It only took me 30 minutes at the St. Vincent dePaul Thrift Store to find all the components of a pirate wench costume: The multi-layer skirts and blouses, the gold belt, the red headscarf. By 10:30 am, I stood in line to pay for my armful of colorful finds.
There were a few people behind me and a few ahead of me, and there was only one cashier. He was an older gentleman, and judging by his careful, methodical handling of each sale, probably a volunteer.
While we waited, I noticed that the young couple in front of me was buying a Battleship game.
“That looks like fun!” I said to them. “I bet I know what you’ll be doing today.”
The young woman’s face lit up. “It’s in great condition!
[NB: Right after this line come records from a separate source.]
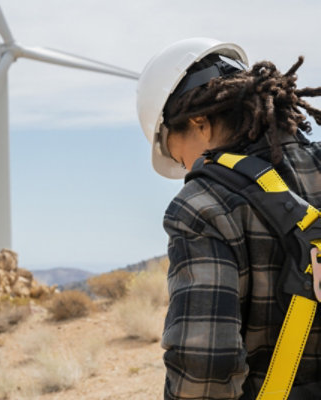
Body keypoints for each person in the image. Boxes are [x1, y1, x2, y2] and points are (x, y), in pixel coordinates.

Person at [136, 38, 321, 399]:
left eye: (178, 157)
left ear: (200, 122)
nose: (186, 168)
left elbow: (204, 371)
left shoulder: (203, 205)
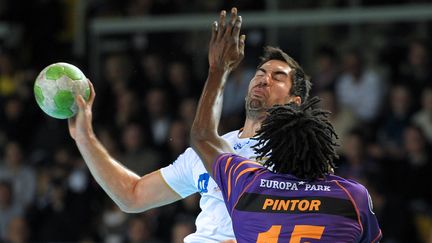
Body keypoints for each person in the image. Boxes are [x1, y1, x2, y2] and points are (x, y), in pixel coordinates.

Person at [68, 7, 309, 242]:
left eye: (278, 77)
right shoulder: (206, 153)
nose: (264, 79)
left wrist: (218, 69)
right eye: (260, 73)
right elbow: (132, 196)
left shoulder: (295, 153)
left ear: (294, 102)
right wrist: (85, 138)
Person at [189, 11, 382, 242]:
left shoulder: (247, 185)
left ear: (272, 153)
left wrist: (218, 69)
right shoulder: (352, 196)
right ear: (325, 153)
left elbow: (202, 137)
We checked, and all the pieces are there.”
“You’ll have to post a picture of yourselves playing, like that.” I pointed at the box, which featured two excited children sitting across from each other, separated by the plastic stand-up Battleship board.
It was a scene from the 1970’s that I remembered well. But the young couple didn’t look old enough to remember the 70’s.
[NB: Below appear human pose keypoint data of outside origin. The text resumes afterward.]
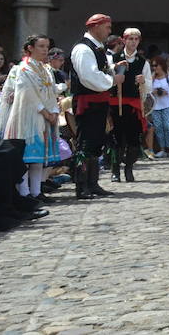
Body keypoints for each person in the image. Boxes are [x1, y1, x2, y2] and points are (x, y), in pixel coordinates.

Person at [0, 35, 61, 204]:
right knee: (26, 157)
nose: (45, 49)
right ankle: (24, 193)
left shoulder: (46, 69)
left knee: (38, 157)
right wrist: (44, 111)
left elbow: (51, 91)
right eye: (41, 46)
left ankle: (36, 191)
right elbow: (26, 94)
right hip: (26, 117)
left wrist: (53, 111)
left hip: (45, 116)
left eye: (47, 46)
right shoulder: (22, 69)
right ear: (30, 48)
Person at [69, 13, 117, 199]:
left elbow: (98, 72)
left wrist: (112, 70)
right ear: (95, 27)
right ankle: (82, 186)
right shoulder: (83, 48)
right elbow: (89, 77)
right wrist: (113, 80)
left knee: (96, 143)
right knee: (85, 143)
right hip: (87, 102)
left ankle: (93, 183)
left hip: (98, 102)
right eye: (107, 27)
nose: (109, 31)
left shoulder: (97, 48)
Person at [108, 27, 150, 183]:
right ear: (123, 40)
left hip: (133, 105)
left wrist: (143, 81)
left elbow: (149, 85)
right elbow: (105, 76)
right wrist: (115, 70)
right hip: (116, 103)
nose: (133, 42)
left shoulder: (142, 62)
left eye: (136, 39)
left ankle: (128, 168)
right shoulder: (114, 58)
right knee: (116, 139)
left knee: (133, 140)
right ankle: (115, 170)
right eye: (130, 39)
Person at [145, 58, 169, 158]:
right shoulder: (152, 78)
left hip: (168, 105)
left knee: (168, 126)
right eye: (153, 66)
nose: (155, 68)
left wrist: (167, 92)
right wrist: (153, 91)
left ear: (162, 65)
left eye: (156, 65)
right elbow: (147, 90)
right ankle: (162, 149)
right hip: (156, 106)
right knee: (158, 128)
“I’m going to take a Polaroid and fax it to all my friends,” quipped the man. “And then I’m going to call them on my land line to make sure they got it.” The way the two of them laughed, I knew neither of them had a land line.
“I know what you mean,” I said. “I called my Dad the other day, and he had left his phone off the hook. I’d forgotten what a busy signal sounds like!”
When it was their turn, they set the box on the counter. As the cashier searched for the price sticker, I suddenly flashed back to 1993, and I said to him, “However much it is, could you just add it to my stuff?”
“Huh? It’s two dollars,” he said, entering it into the cash register. “Two fifty-one, with tax.”
The young woman protested briefly, but I said, “I’d just like to enjoy the thought of you playing Battleship.” I gave her a little hug and shooed the two of them out the door with their prize.
The cashier finished totaling up my pirate outfit, and as I paid for everything, he said, “That was a nice thing you did.”
I explained my 1993 flashback. “When I was their age, I had the exact same thing happen to me. My husband and I found a Scrabble game in a thrift store, with every single one of the pieces. And when we went to pay for it, guess what? A complete stranger insisted on buying it for us.”
I’d forgotten about it, but 23 years later, it’s making me smile. So is the thought of two young people, somewhere in Vero Beach, saying, “Heyyyy! You sank my battleship!”